> WHAT IS BEING ASKED: A verbatim copy of the data below is the required output.

DATA below:

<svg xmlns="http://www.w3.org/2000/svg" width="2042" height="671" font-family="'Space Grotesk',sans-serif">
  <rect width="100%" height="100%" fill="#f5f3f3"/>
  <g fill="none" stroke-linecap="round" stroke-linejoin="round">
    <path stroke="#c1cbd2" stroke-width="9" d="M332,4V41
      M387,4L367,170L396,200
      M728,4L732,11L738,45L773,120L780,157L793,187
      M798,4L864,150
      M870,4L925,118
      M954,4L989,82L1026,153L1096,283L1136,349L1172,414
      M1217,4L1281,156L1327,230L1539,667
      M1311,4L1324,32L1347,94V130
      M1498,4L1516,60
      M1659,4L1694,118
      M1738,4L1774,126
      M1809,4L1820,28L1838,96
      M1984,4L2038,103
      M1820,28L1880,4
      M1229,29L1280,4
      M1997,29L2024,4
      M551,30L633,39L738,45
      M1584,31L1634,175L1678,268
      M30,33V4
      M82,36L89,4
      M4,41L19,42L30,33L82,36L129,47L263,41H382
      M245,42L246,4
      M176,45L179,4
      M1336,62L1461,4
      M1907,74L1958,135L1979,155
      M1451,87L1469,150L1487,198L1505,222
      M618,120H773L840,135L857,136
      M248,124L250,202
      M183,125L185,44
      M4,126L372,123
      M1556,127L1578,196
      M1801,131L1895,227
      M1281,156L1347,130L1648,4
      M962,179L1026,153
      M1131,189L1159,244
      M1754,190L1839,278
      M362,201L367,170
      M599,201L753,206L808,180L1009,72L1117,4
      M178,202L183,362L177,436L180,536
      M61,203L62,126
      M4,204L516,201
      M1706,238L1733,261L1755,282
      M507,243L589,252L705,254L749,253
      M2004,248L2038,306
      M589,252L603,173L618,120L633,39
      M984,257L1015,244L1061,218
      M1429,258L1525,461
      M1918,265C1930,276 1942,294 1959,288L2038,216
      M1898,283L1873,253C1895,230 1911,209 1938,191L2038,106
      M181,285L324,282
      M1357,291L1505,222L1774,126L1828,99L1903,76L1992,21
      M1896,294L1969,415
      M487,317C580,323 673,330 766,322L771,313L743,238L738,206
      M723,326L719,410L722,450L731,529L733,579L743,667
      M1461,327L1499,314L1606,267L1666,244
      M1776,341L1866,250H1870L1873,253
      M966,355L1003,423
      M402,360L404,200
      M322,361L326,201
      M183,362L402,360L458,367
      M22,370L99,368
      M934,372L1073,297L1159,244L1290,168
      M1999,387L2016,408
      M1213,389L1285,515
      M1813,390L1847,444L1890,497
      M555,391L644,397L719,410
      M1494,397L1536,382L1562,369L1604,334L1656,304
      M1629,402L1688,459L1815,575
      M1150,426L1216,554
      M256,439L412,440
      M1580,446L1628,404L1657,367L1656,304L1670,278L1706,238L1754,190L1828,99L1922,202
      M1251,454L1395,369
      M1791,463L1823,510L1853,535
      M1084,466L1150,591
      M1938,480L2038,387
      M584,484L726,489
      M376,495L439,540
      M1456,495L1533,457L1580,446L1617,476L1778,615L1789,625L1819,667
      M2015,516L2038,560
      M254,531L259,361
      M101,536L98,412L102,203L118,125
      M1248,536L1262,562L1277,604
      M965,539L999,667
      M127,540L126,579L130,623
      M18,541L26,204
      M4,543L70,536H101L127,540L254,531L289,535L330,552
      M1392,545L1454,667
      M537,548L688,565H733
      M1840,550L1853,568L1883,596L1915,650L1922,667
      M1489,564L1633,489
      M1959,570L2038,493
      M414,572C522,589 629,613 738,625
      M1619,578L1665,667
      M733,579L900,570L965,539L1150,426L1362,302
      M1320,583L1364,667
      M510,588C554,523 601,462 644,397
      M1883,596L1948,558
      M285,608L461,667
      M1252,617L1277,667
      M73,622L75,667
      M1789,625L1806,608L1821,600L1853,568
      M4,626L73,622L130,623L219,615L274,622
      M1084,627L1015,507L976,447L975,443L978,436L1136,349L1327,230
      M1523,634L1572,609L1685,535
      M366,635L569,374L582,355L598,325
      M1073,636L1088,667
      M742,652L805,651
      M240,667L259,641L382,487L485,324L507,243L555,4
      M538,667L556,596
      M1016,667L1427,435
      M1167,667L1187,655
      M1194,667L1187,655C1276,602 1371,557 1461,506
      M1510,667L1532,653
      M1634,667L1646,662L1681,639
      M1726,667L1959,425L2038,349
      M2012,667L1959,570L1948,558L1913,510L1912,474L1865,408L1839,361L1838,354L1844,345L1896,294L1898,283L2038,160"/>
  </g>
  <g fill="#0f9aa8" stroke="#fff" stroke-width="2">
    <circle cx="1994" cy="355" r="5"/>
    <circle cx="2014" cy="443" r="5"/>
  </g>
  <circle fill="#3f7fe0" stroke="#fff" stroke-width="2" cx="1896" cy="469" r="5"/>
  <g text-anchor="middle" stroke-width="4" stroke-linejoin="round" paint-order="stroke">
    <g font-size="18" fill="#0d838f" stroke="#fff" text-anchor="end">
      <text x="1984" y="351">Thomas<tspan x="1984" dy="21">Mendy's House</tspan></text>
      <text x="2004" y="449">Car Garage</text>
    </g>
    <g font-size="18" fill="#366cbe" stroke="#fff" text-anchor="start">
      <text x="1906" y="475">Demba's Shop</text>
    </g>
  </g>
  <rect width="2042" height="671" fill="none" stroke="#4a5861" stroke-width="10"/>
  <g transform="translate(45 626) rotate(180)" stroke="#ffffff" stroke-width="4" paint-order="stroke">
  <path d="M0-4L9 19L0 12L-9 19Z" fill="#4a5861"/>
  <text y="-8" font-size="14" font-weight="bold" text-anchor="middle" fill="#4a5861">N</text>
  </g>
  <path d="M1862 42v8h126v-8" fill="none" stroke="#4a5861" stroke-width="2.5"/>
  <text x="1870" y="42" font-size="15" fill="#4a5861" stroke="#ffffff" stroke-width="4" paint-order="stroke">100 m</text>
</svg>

End of DATA.

> ANSWER TO THE EXERCISE:
<svg xmlns="http://www.w3.org/2000/svg" width="2042" height="671" font-family="'Space Grotesk',sans-serif">
  <rect width="100%" height="100%" fill="#f5f3f3"/>
  <g fill="none" stroke-linecap="round" stroke-linejoin="round">
    <path stroke="#c1cbd2" stroke-width="9" d="M332,4V41
      M387,4L367,170L396,200
      M728,4L732,11L738,45L773,120L780,157L793,187
      M798,4L864,150
      M870,4L925,118
      M954,4L989,82L1026,153L1096,283L1136,349L1172,414
      M1217,4L1281,156L1327,230L1539,667
      M1311,4L1324,32L1347,94V130
      M1498,4L1516,60
      M1659,4L1694,118
      M1738,4L1774,126
      M1809,4L1820,28L1838,96
      M1984,4L2038,103
      M1820,28L1880,4
      M1229,29L1280,4
      M1997,29L2024,4
      M551,30L633,39L738,45
      M1584,31L1634,175L1678,268
      M30,33V4
      M82,36L89,4
      M4,41L19,42L30,33L82,36L129,47L263,41H382
      M245,42L246,4
      M176,45L179,4
      M1336,62L1461,4
      M1907,74L1958,135L1979,155
      M1451,87L1469,150L1487,198L1505,222
      M618,120H773L840,135L857,136
      M248,124L250,202
      M183,125L185,44
      M4,126L372,123
      M1556,127L1578,196
      M1801,131L1895,227
      M1281,156L1347,130L1648,4
      M962,179L1026,153
      M1131,189L1159,244
      M1754,190L1839,278
      M362,201L367,170
      M599,201L753,206L808,180L1009,72L1117,4
      M178,202L183,362L177,436L180,536
      M61,203L62,126
      M4,204L516,201
      M1706,238L1733,261L1755,282
      M507,243L589,252L705,254L749,253
      M2004,248L2038,306
      M589,252L603,173L618,120L633,39
      M984,257L1015,244L1061,218
      M1429,258L1525,461
      M1918,265C1930,276 1942,294 1959,288L2038,216
      M1898,283L1873,253C1895,230 1911,209 1938,191L2038,106
      M181,285L324,282
      M1357,291L1505,222L1774,126L1828,99L1903,76L1992,21
      M1896,294L1969,415
      M487,317C580,323 673,330 766,322L771,313L743,238L738,206
      M723,326L719,410L722,450L731,529L733,579L743,667
      M1461,327L1499,314L1606,267L1666,244
      M1776,341L1866,250H1870L1873,253
      M966,355L1003,423
      M402,360L404,200
      M322,361L326,201
      M183,362L402,360L458,367
      M22,370L99,368
      M934,372L1073,297L1159,244L1290,168
      M1999,387L2016,408
      M1213,389L1285,515
      M1813,390L1847,444L1890,497
      M555,391L644,397L719,410
      M1494,397L1536,382L1562,369L1604,334L1656,304
      M1629,402L1688,459L1815,575
      M1150,426L1216,554
      M256,439L412,440
      M1580,446L1628,404L1657,367L1656,304L1670,278L1706,238L1754,190L1828,99L1922,202
      M1251,454L1395,369
      M1791,463L1823,510L1853,535
      M1084,466L1150,591
      M1938,480L2038,387
      M584,484L726,489
      M376,495L439,540
      M1456,495L1533,457L1580,446L1617,476L1778,615L1789,625L1819,667
      M2015,516L2038,560
      M254,531L259,361
      M101,536L98,412L102,203L118,125
      M1248,536L1262,562L1277,604
      M965,539L999,667
      M127,540L126,579L130,623
      M18,541L26,204
      M4,543L70,536H101L127,540L254,531L289,535L330,552
      M1392,545L1454,667
      M537,548L688,565H733
      M1840,550L1853,568L1883,596L1915,650L1922,667
      M1489,564L1633,489
      M1959,570L2038,493
      M414,572C522,589 629,613 738,625
      M1619,578L1665,667
      M733,579L900,570L965,539L1150,426L1362,302
      M1320,583L1364,667
      M510,588C554,523 601,462 644,397
      M1883,596L1948,558
      M285,608L461,667
      M1252,617L1277,667
      M73,622L75,667
      M1789,625L1806,608L1821,600L1853,568
      M4,626L73,622L130,623L219,615L274,622
      M1084,627L1015,507L976,447L975,443L978,436L1136,349L1327,230
      M1523,634L1572,609L1685,535
      M366,635L569,374L582,355L598,325
      M1073,636L1088,667
      M742,652L805,651
      M240,667L259,641L382,487L485,324L507,243L555,4
      M538,667L556,596
      M1016,667L1427,435
      M1167,667L1187,655
      M1194,667L1187,655C1276,602 1371,557 1461,506
      M1510,667L1532,653
      M1634,667L1646,662L1681,639
      M1726,667L1959,425L2038,349
      M2012,667L1959,570L1948,558L1913,510L1912,474L1865,408L1839,361L1838,354L1844,345L1896,294L1898,283L2038,160"/>
  </g>
  <g fill="#0f9aa8" stroke="#fff" stroke-width="2">
    <circle cx="1994" cy="355" r="5"/>
    <circle cx="2014" cy="443" r="5"/>
  </g>
  <circle fill="#3f7fe0" stroke="#fff" stroke-width="2" cx="1896" cy="469" r="5"/>
  <g text-anchor="middle" stroke-width="4" stroke-linejoin="round" paint-order="stroke">
    <g font-size="18" fill="#0d838f" stroke="#fff" text-anchor="end">
      <text x="1984" y="351">Thomas<tspan x="1984" dy="21">Mendy's House</tspan></text>
      <text x="2004" y="449">Car Garage</text>
    </g>
    <g font-size="18" fill="#366cbe" stroke="#fff" text-anchor="start">
      <text x="1906" y="475">Demba's Shop</text>
    </g>
  </g>
  <rect width="2042" height="671" fill="none" stroke="#4a5861" stroke-width="10"/>
  <g transform="translate(45 626) rotate(180)" stroke="#ffffff" stroke-width="4" paint-order="stroke">
  <path d="M0-4L9 19L0 12L-9 19Z" fill="#4a5861"/>
  <text y="-8" font-size="14" font-weight="bold" text-anchor="middle" fill="#4a5861">N</text>
  </g>
  <path d="M1862 42v8h126v-8" fill="none" stroke="#4a5861" stroke-width="2.5"/>
  <text x="1870" y="42" font-size="15" fill="#4a5861" stroke="#ffffff" stroke-width="4" paint-order="stroke">100 m</text>
</svg>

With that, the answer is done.